VIEWS: Is Rare-Earth Metal Dominance the New Oil Crisis?

Dispatch from SSC Intern Barbara Summers

A recent article from US News and World Report written by Kent Garber brings attention to this potential risk. There are 17 rare-earth metals in particular that are crucial for the manufacturing of products such as ipods, blackberries and plasma TVs, and are also key elements in the renewable energy industry (electric car batteries, wind turbines etc.). These metals cannot be replaced by some other source because of their unique atomic make-up and are irreplaceable in the manufacturing process of the above mentioned products.

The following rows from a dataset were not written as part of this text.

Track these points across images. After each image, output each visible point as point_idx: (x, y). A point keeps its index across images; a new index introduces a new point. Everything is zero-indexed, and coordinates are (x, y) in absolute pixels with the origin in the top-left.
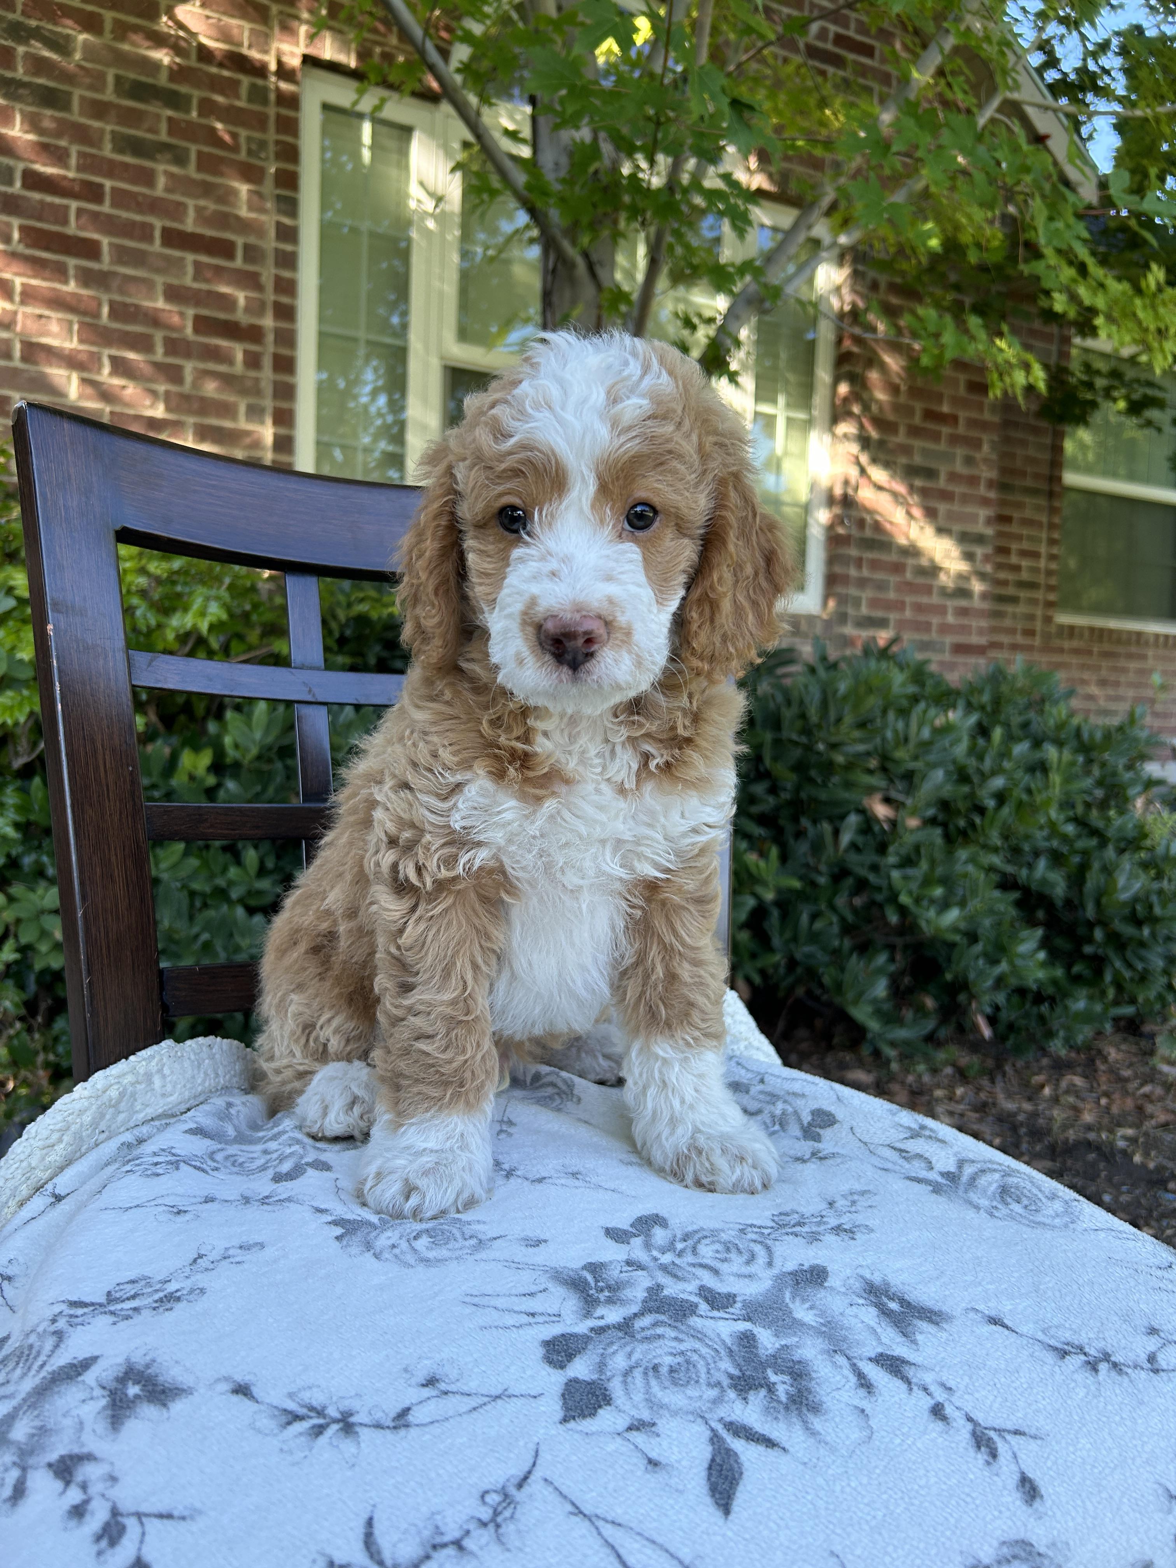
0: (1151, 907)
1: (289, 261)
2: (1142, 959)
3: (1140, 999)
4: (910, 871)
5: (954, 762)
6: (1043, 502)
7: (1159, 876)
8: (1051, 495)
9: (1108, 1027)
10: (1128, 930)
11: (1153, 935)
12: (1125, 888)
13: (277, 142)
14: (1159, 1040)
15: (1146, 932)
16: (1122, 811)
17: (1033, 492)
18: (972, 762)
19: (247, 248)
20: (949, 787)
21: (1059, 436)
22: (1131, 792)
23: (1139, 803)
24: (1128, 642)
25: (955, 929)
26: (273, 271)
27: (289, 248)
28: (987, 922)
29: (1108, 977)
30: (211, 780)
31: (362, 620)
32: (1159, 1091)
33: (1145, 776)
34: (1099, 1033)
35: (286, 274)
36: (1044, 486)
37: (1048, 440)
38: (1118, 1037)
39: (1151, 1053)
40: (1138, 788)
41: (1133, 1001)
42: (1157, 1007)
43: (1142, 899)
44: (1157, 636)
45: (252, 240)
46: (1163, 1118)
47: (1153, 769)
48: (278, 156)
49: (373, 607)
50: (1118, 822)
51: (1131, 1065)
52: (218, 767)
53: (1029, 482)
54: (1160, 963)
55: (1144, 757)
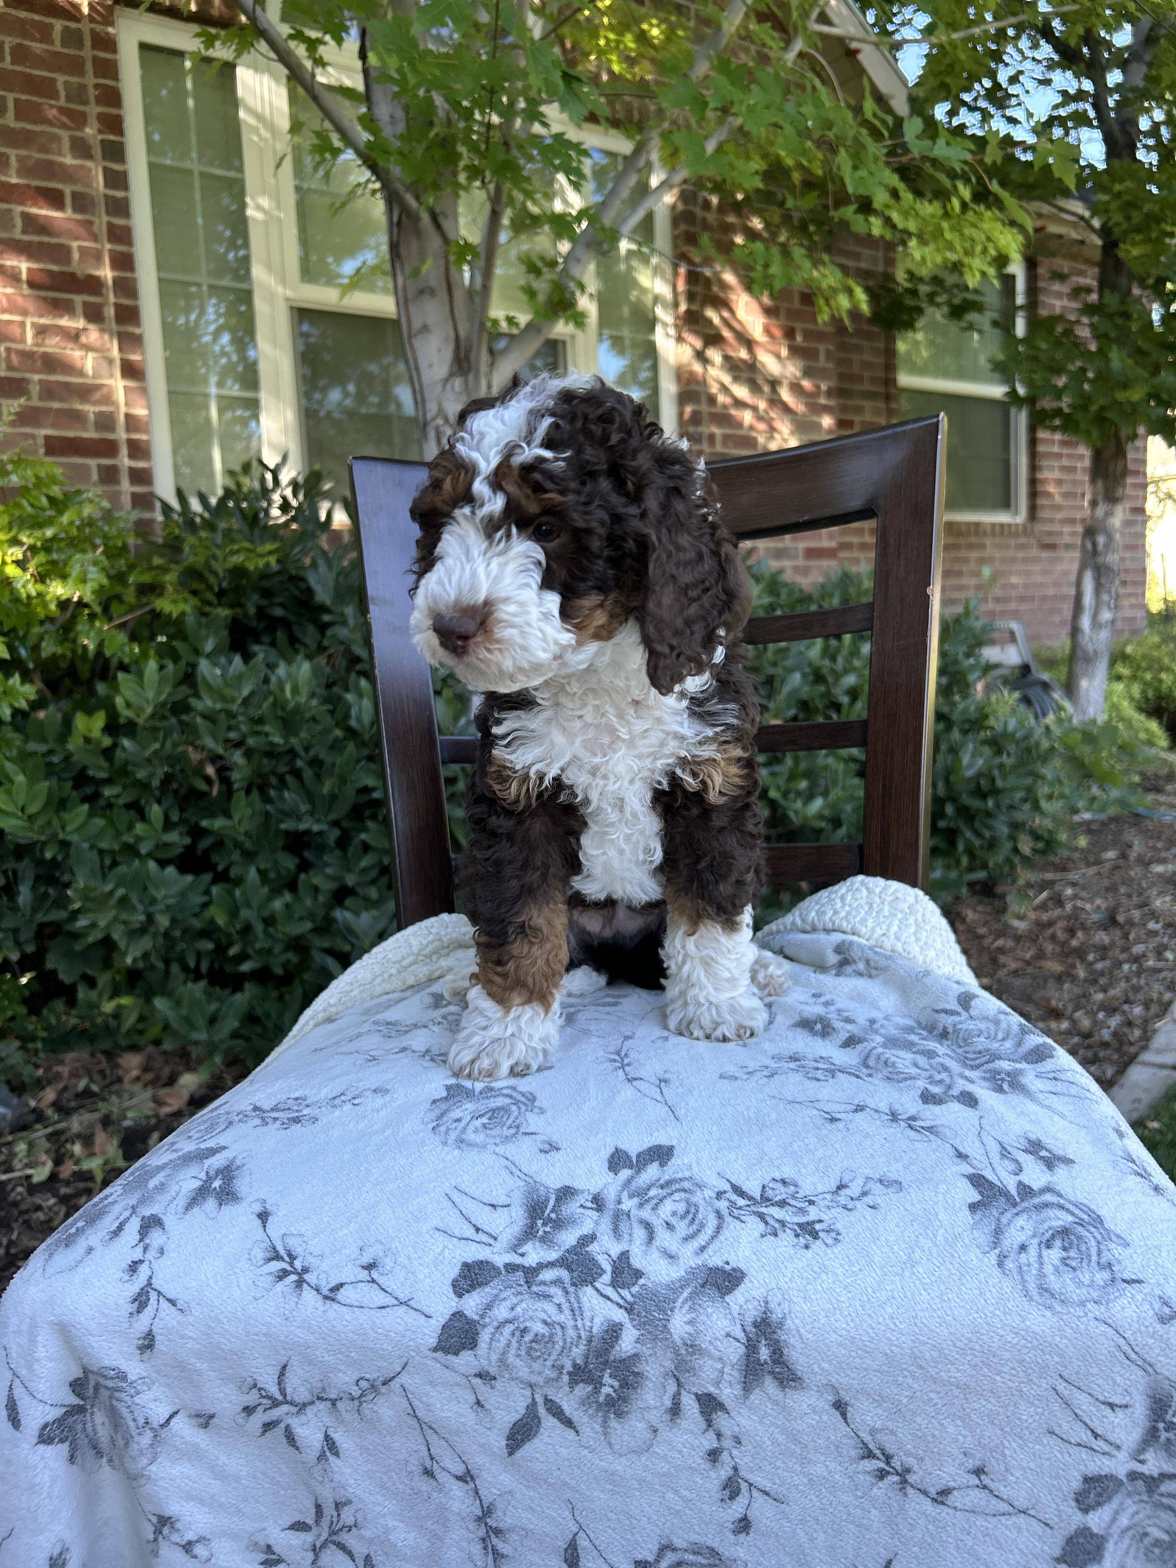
0: (993, 780)
1: (121, 207)
2: (989, 828)
3: (991, 864)
4: (777, 768)
5: (810, 665)
6: (881, 405)
7: (999, 752)
8: (888, 397)
9: (964, 891)
10: (974, 803)
11: (998, 805)
12: (970, 766)
13: (96, 86)
14: (1009, 899)
15: (990, 803)
16: (965, 696)
17: (872, 396)
18: (827, 662)
19: (75, 196)
20: (806, 688)
21: (891, 340)
22: (971, 677)
23: (980, 686)
24: (968, 534)
25: (820, 816)
26: (105, 218)
27: (119, 194)
28: (849, 808)
29: (961, 847)
30: (107, 742)
31: (238, 572)
32: (1010, 943)
33: (983, 661)
34: (957, 898)
35: (120, 221)
36: (881, 389)
37: (881, 345)
38: (974, 900)
39: (1003, 910)
40: (977, 674)
41: (985, 866)
42: (1006, 869)
43: (986, 774)
44: (993, 525)
45: (79, 188)
46: (1013, 966)
47: (991, 654)
48: (99, 101)
49: (248, 559)
50: (961, 706)
51: (986, 923)
52: (113, 727)
53: (867, 387)
54: (1005, 830)
55: (980, 644)
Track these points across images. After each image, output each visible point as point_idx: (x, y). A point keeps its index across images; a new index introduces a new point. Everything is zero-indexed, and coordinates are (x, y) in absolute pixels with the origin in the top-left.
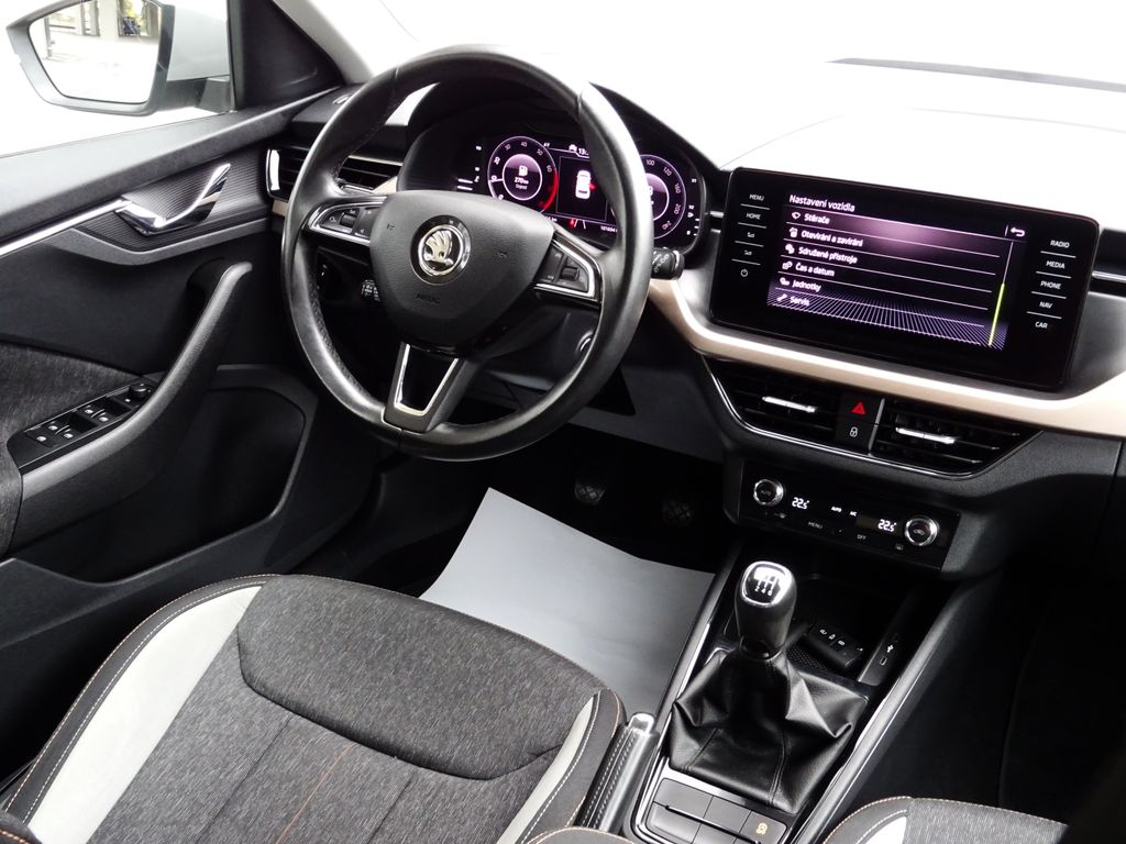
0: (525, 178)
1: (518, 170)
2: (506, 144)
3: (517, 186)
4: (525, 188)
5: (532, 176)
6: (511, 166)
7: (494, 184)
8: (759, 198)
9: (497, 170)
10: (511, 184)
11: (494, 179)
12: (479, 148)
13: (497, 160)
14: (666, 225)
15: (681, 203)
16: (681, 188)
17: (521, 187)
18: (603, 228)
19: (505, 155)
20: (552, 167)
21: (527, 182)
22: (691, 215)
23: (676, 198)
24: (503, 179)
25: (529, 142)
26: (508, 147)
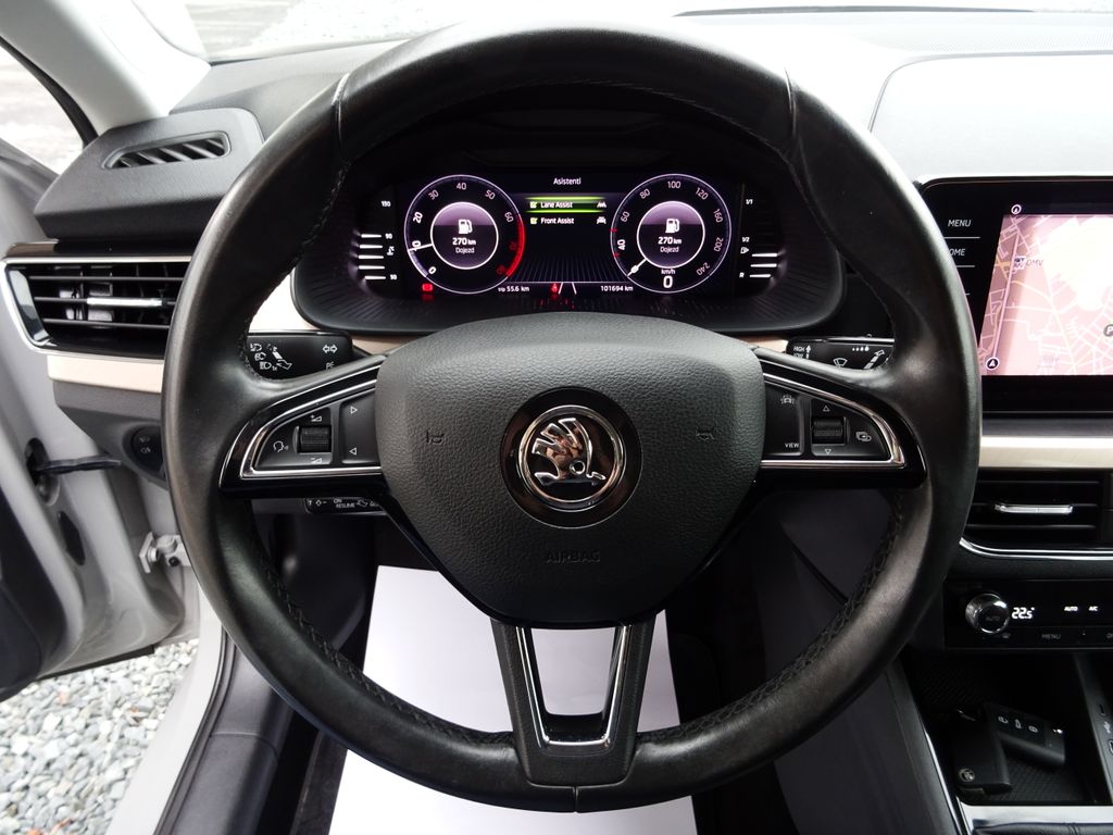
0: (469, 236)
1: (456, 228)
2: (430, 190)
3: (458, 250)
4: (472, 251)
5: (480, 232)
6: (442, 223)
7: (418, 254)
8: (964, 223)
9: (420, 232)
10: (448, 250)
11: (417, 245)
12: (386, 204)
13: (418, 217)
14: (702, 269)
15: (723, 235)
16: (724, 215)
17: (465, 251)
18: (605, 289)
19: (430, 208)
20: (514, 215)
21: (474, 242)
22: (745, 250)
23: (716, 230)
24: (432, 244)
25: (469, 182)
26: (434, 195)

China has been slowly developing a monopoly of these metals over the years and Kent Garber suggests that the country has been strategically buying out all of the mines in other countries. It is estimated that they hold 97 percent of the rare-earth metal supply. This complete dominance has gone under the radar because these metals are used at the very bottom of the supply chain. A report by an Australian analyst estimates that China’s rare-earth metals could become off limits as soon as 2012. In the best case scenario, the prices for these metals will soar, but in the worst case scenario - the rest of the world will be cut off completely from the supply.

There is a potential for this to play out like our current oil crisis stemming from the oil monopoly in the Middle East. With the stress being placed on a switch to renewable energy sources, the green energy sector is likely to suffer serious consequences unless something is done to change the current rare-earth metal situation. Kent Garber suggests that this could lead to major implications concerned with Obama’s energy goals.

So maybe many of our current renewable energy technologies really aren’t as independent from non-renewable natural resources as it is commonly believed. This gives a lot of food for thought.